▶ [Problem details] Give back an exact copy of the entries beneath, minus the pictures.

▶ [Source material]
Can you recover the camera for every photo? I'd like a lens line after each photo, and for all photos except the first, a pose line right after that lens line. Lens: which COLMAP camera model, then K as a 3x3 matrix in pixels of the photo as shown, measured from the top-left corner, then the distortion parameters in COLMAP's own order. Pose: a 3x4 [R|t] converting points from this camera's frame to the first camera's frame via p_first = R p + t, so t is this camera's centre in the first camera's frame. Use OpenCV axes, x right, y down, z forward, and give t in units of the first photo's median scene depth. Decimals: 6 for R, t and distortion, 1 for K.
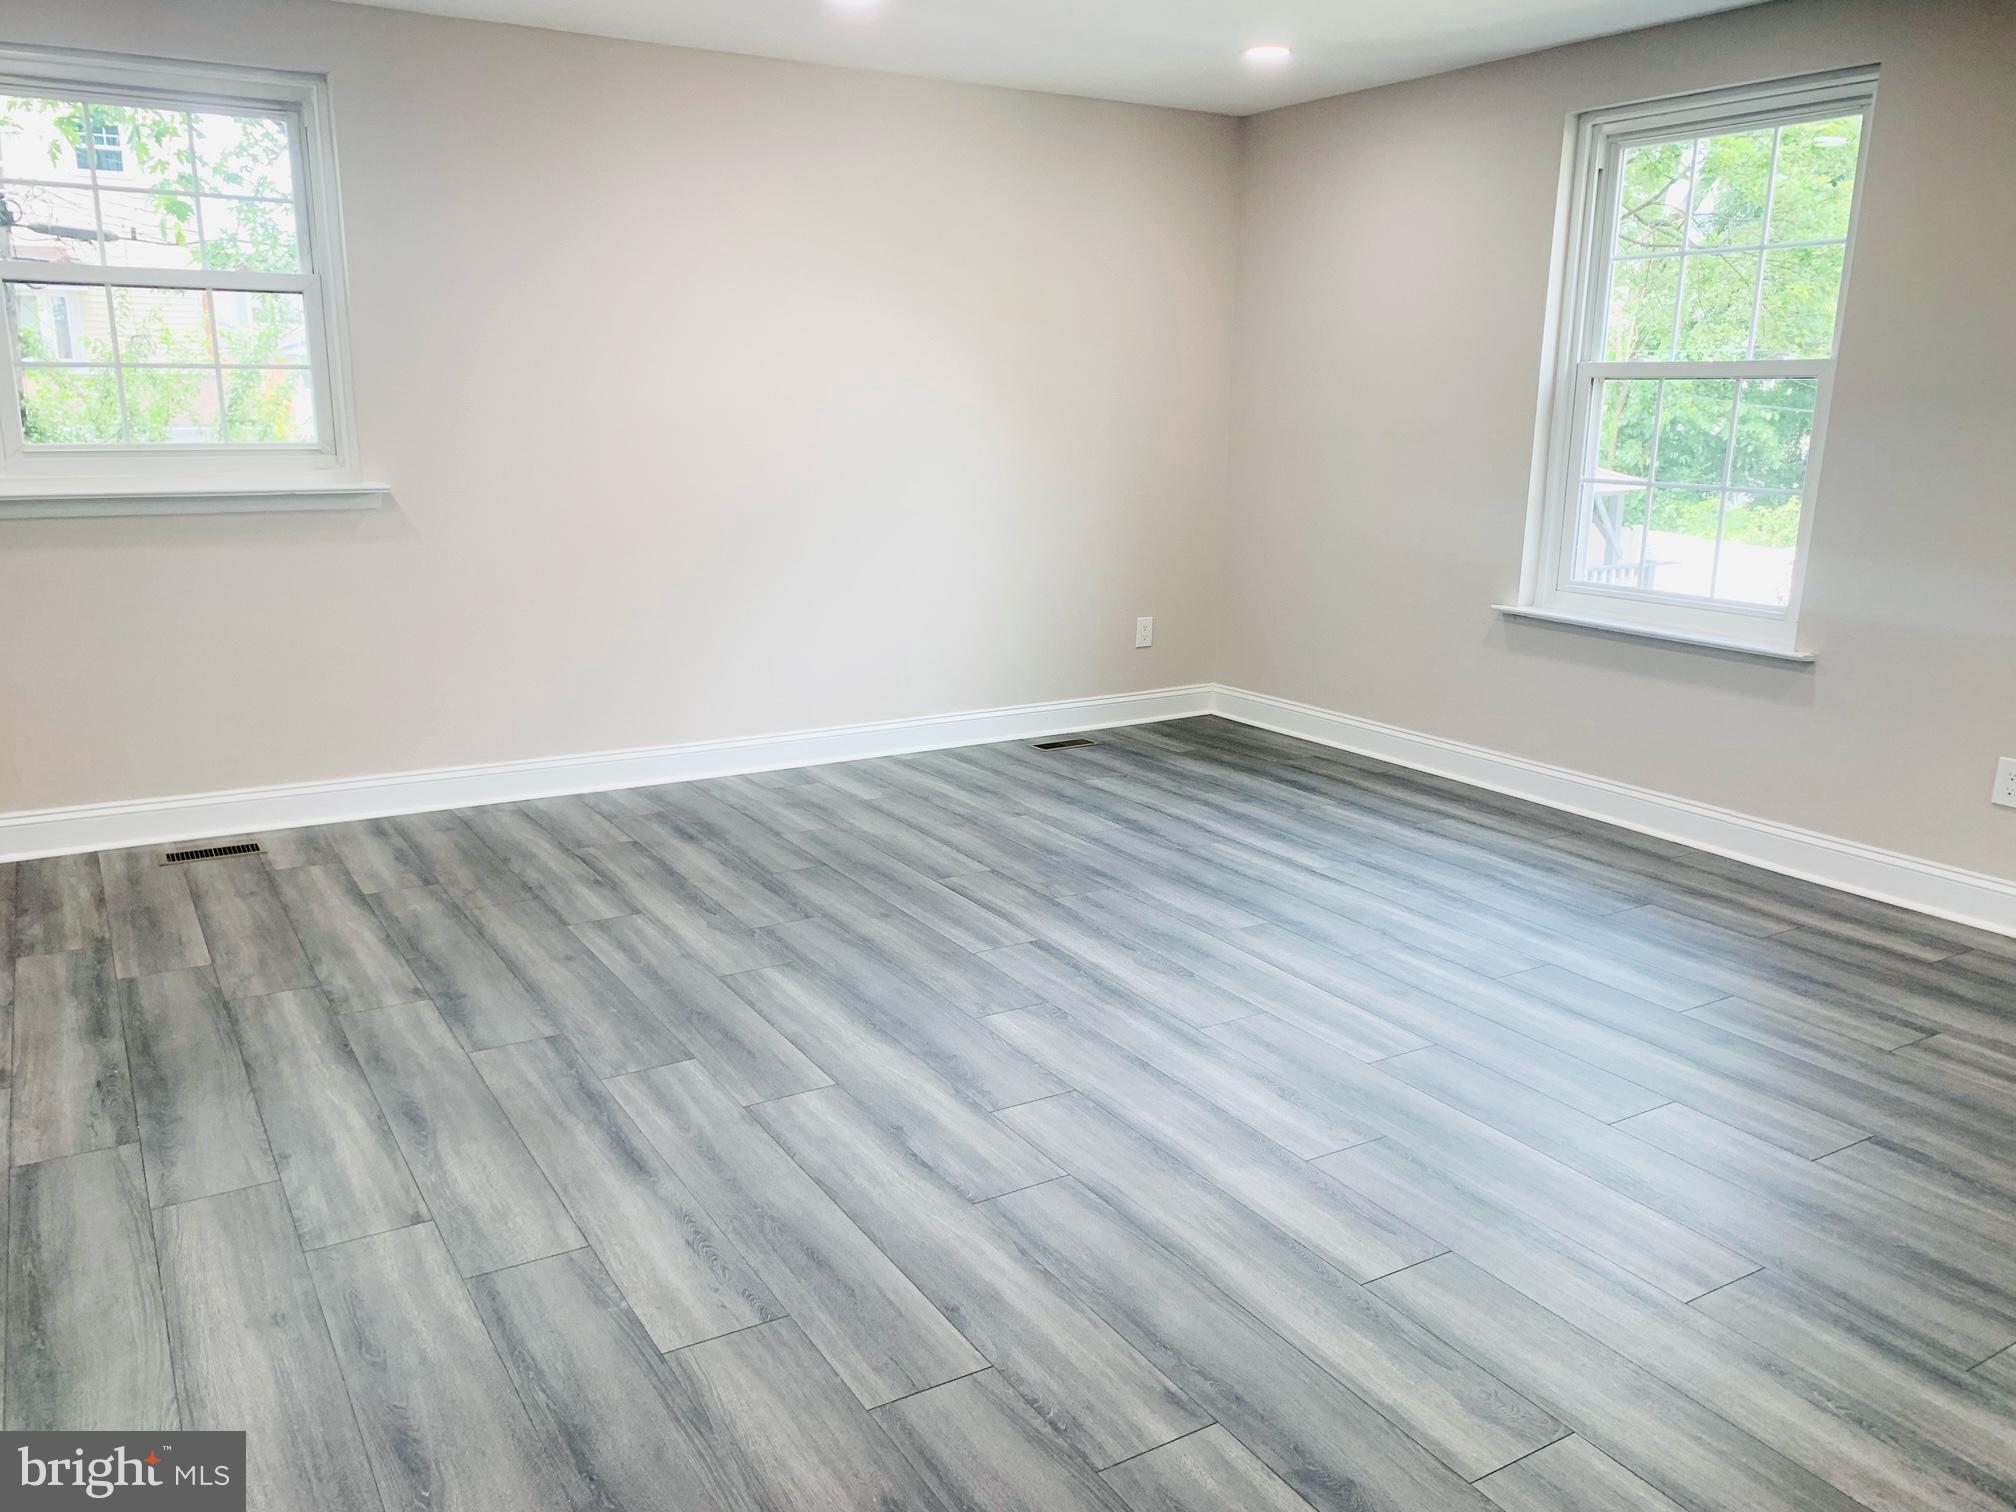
lens RADIAL K [[1528.6, 0, 1008.0], [0, 1528.6, 756.0], [0, 0, 1]] dist [0.065883, -0.114757]
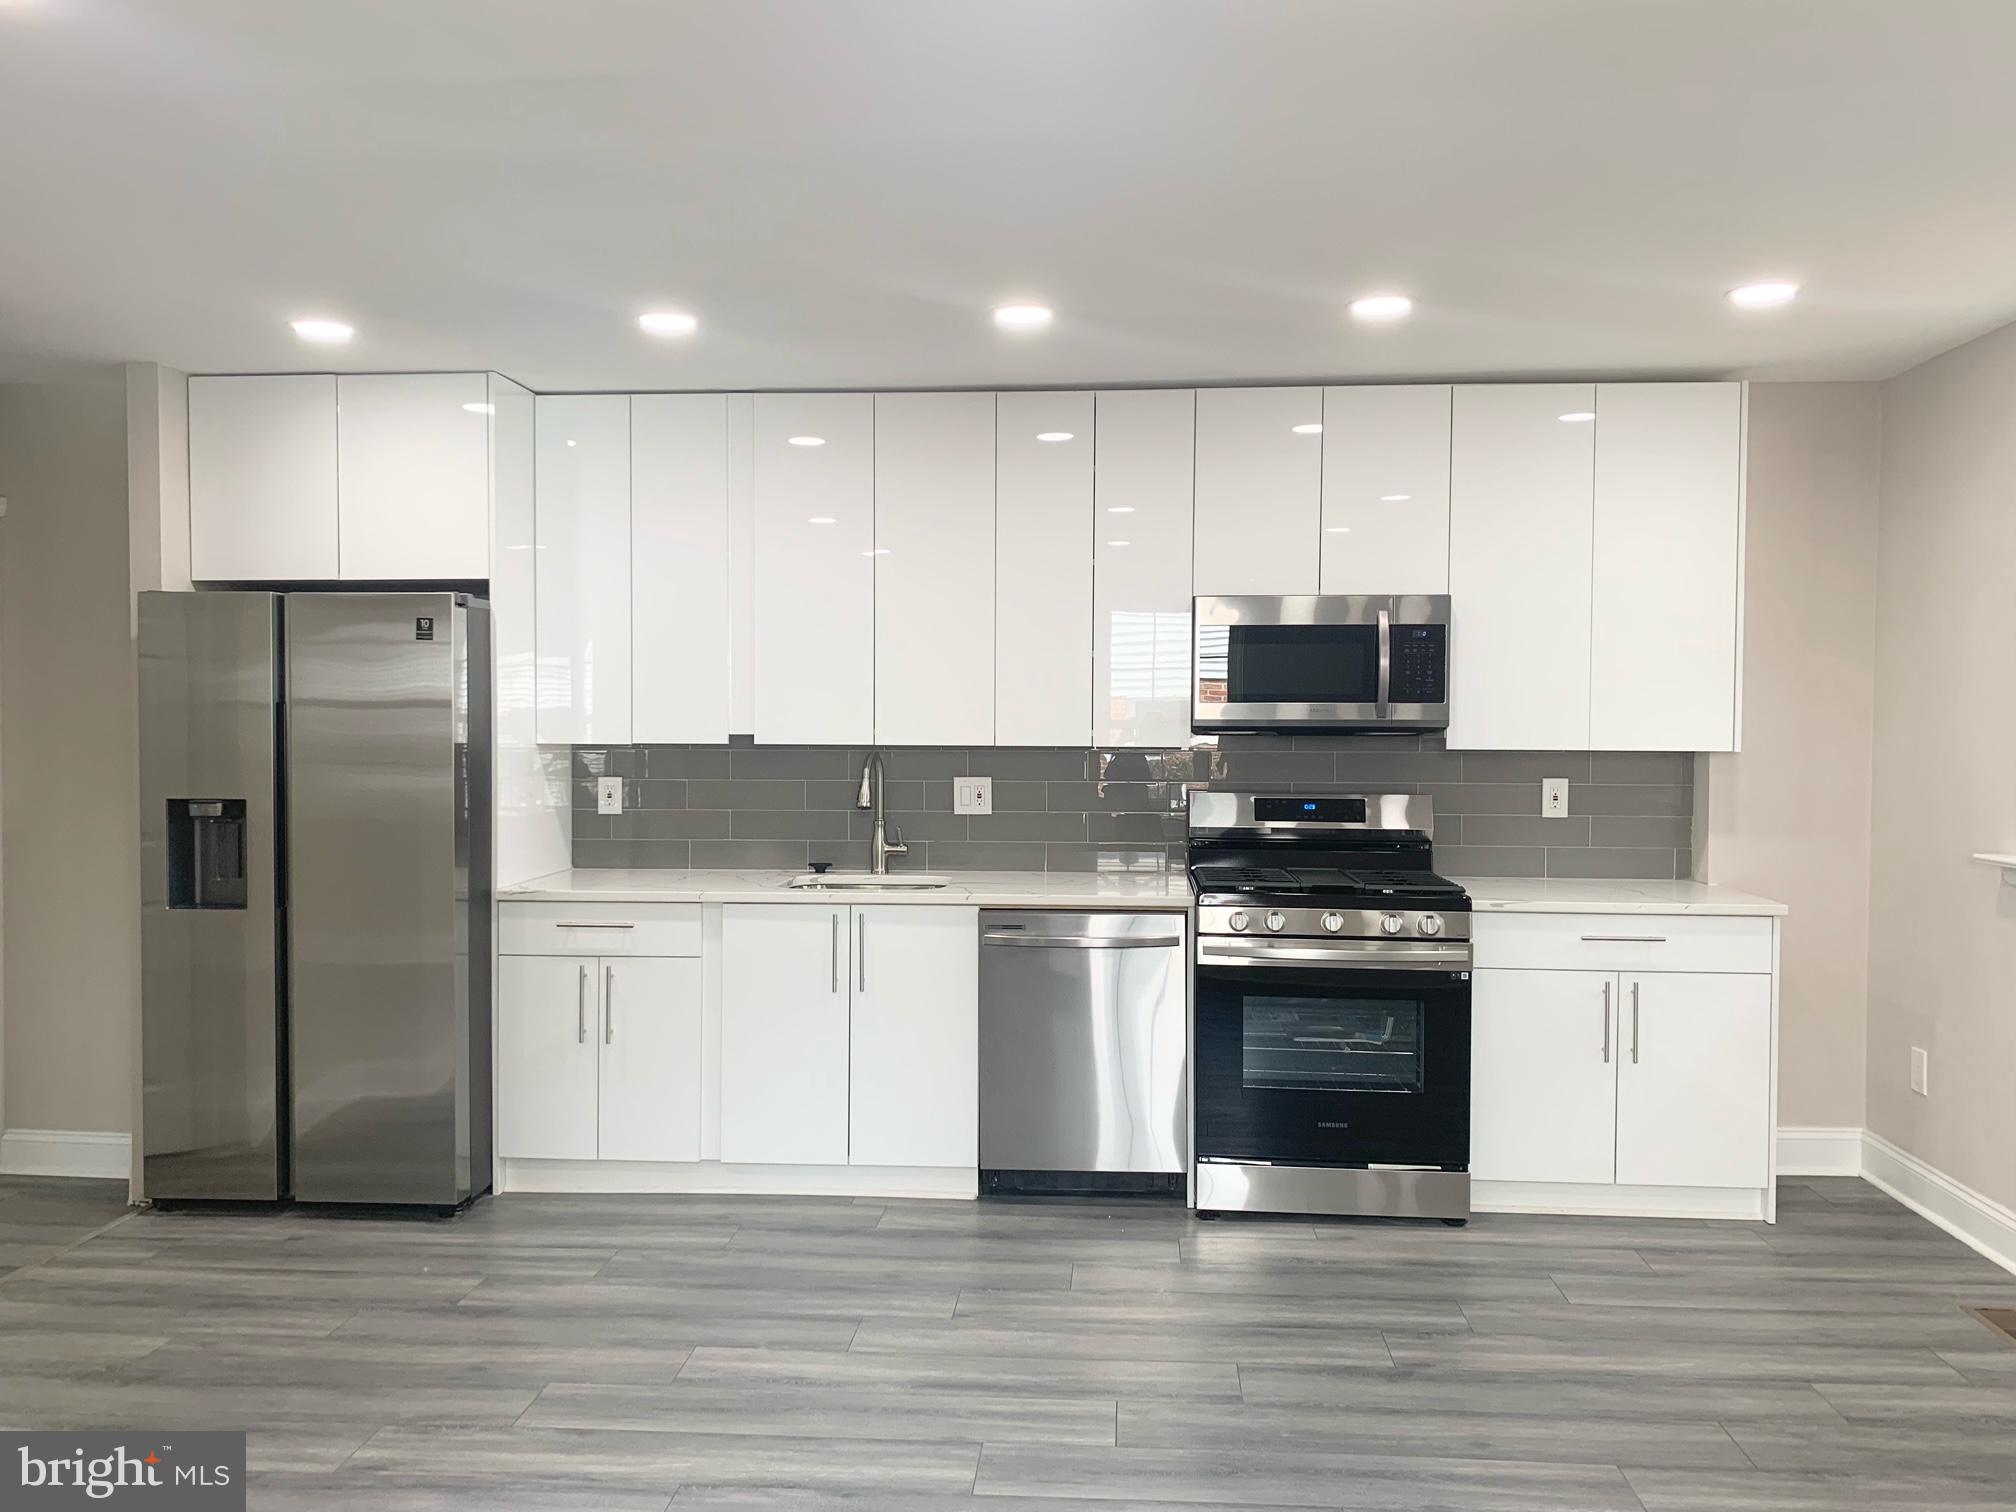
lens RADIAL K [[1553.0, 0, 1017.7], [0, 1553.0, 750.6], [0, 0, 1]] dist [0.030491, -0.043246]
pose [[-0.580775, 0.009104, -0.814013, 0.463415], [-0.196218, 0.968890, 0.150833, -0.266085], [0.790062, 0.247324, -0.560921, 1.071015]]
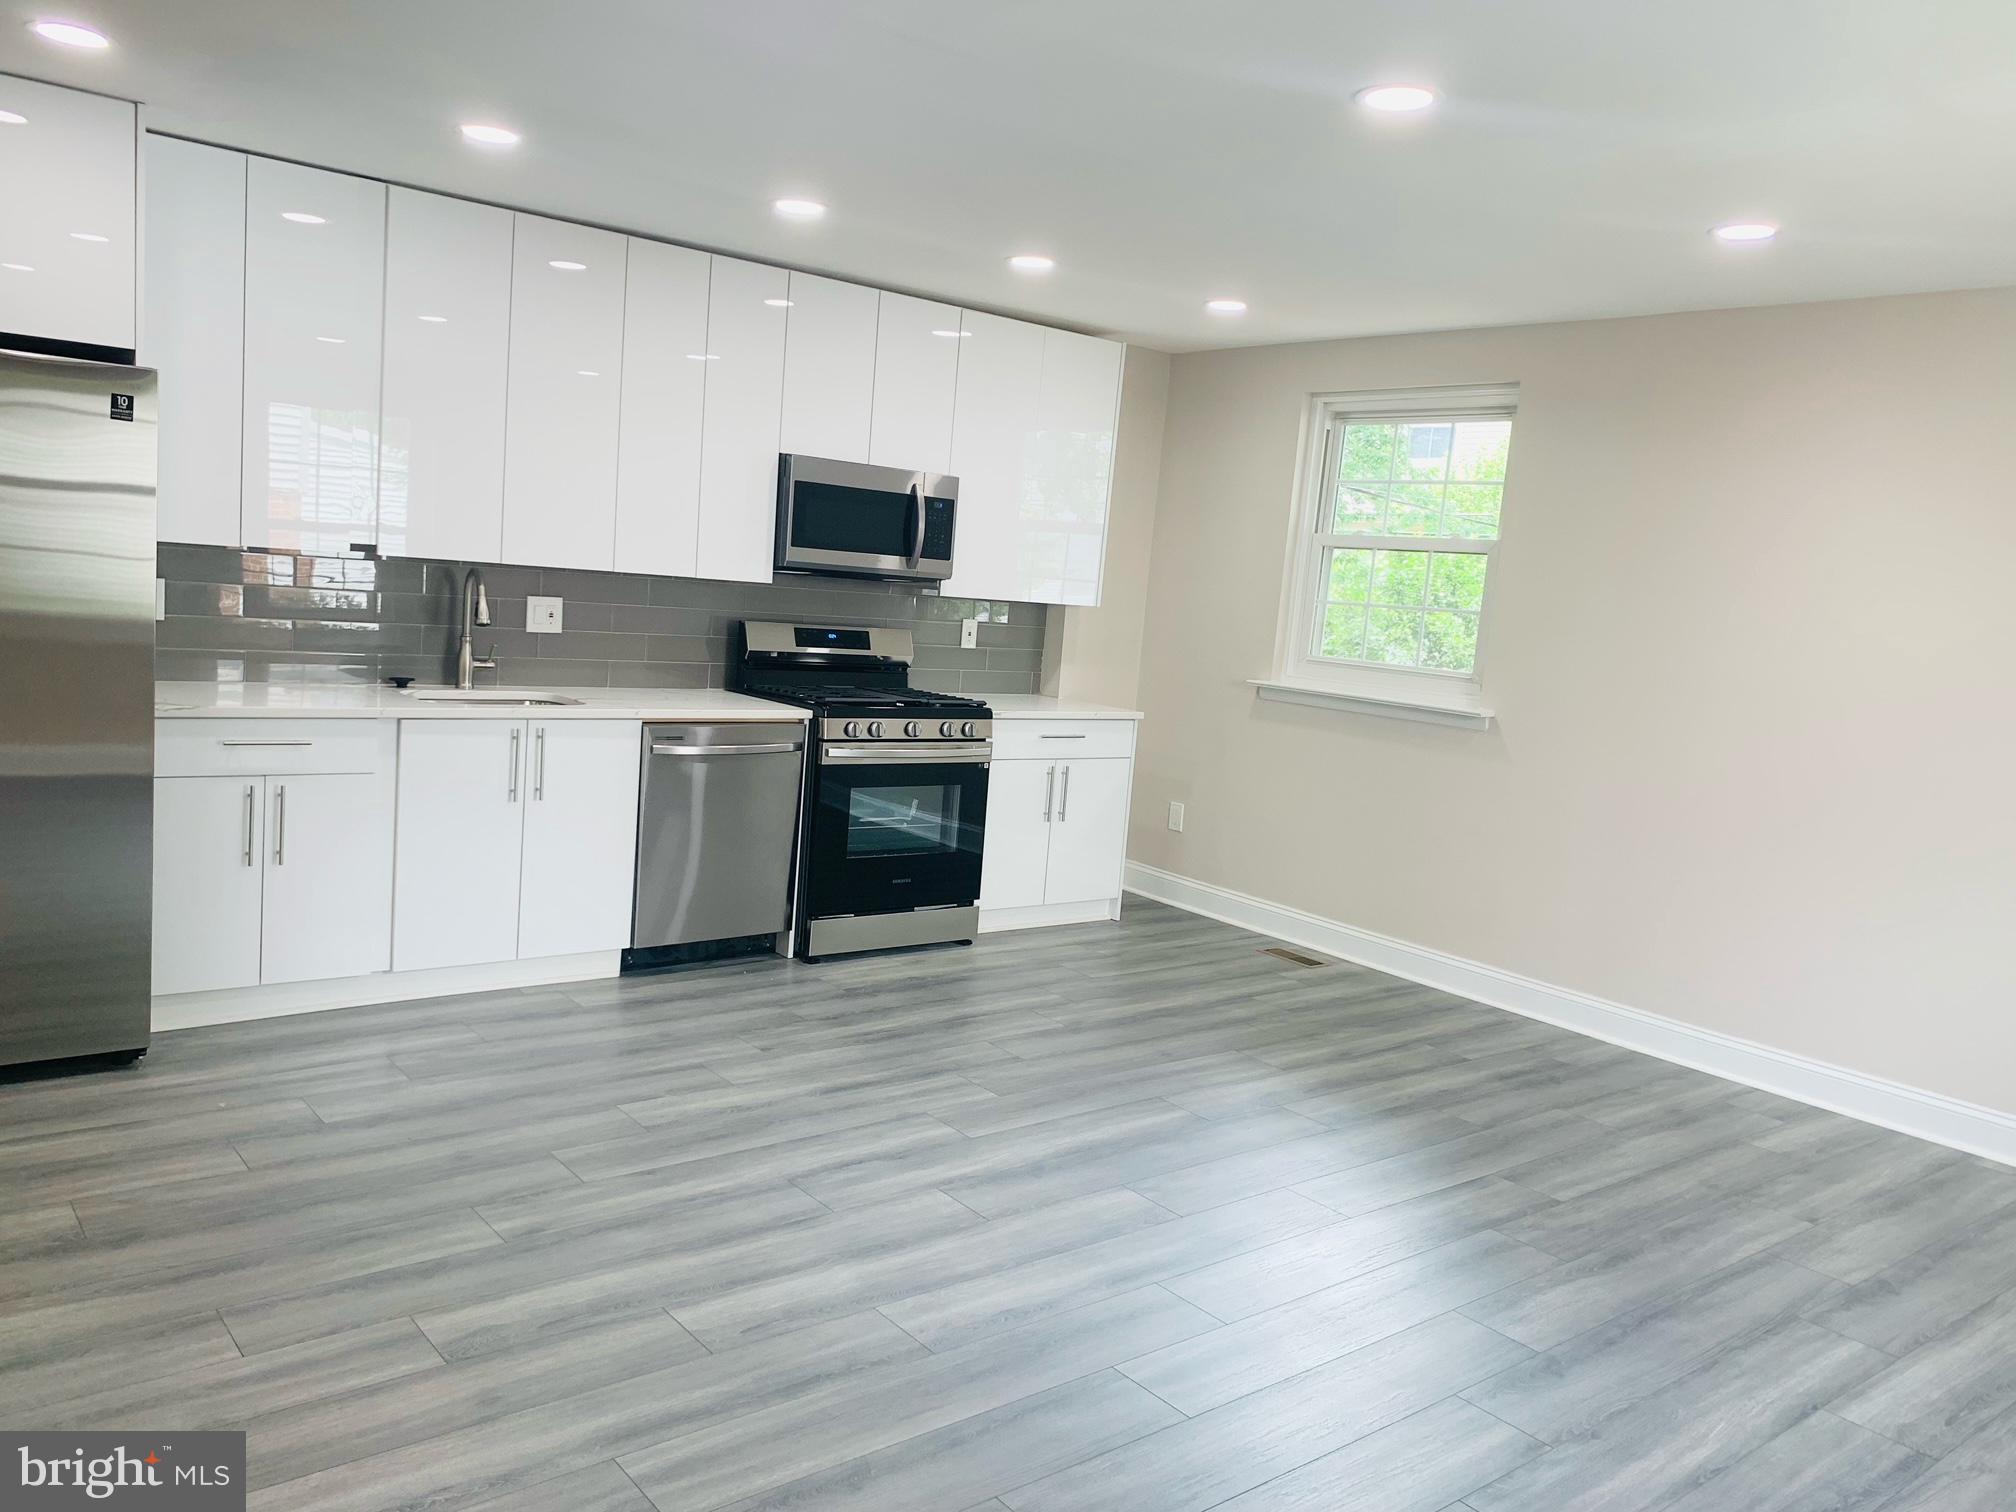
lens RADIAL K [[1528.6, 0, 1008.0], [0, 1528.6, 756.0], [0, 0, 1]] dist [0.065883, -0.114757]
pose [[0.134549, 0.119390, -0.983688, 0.820192], [-0.303958, 0.949830, 0.073705, -0.139261], [0.943136, 0.289083, 0.164088, 0.547975]]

▶ [Answer box]
Can you recover the camera for every photo? I'd like a lens line after each photo, and for all photos except the first, a pose line right after that lens line. Lens: which COLMAP camera model, then K as a 3x3 matrix in pixels of the photo as shown, measured from the top-left corner, then the distortion parameters in COLMAP's own order. Pose: a 3x4 [R|t] converting points from this camera's frame to the first camera's frame via p_first = R p + t, so t is this camera's centre in the first camera's frame. Use OpenCV axes, x right, y down, z forward, and give t in units of the first photo's median scene depth. Decimals: 6 for R, t and distortion, 1 for K.
lens RADIAL K [[1528.6, 0, 1008.0], [0, 1528.6, 756.0], [0, 0, 1]] dist [0.065883, -0.114757]
lens RADIAL K [[1553.0, 0, 1017.7], [0, 1553.0, 750.6], [0, 0, 1]] dist [0.030491, -0.043246]
pose [[-0.580775, 0.009104, -0.814013, 0.463415], [-0.196218, 0.968890, 0.150833, -0.266085], [0.790062, 0.247324, -0.560921, 1.071015]]
lens RADIAL K [[1528.6, 0, 1008.0], [0, 1528.6, 756.0], [0, 0, 1]] dist [0.065883, -0.114757]
pose [[0.134549, 0.119390, -0.983688, 0.820192], [-0.303958, 0.949830, 0.073705, -0.139261], [0.943136, 0.289083, 0.164088, 0.547975]]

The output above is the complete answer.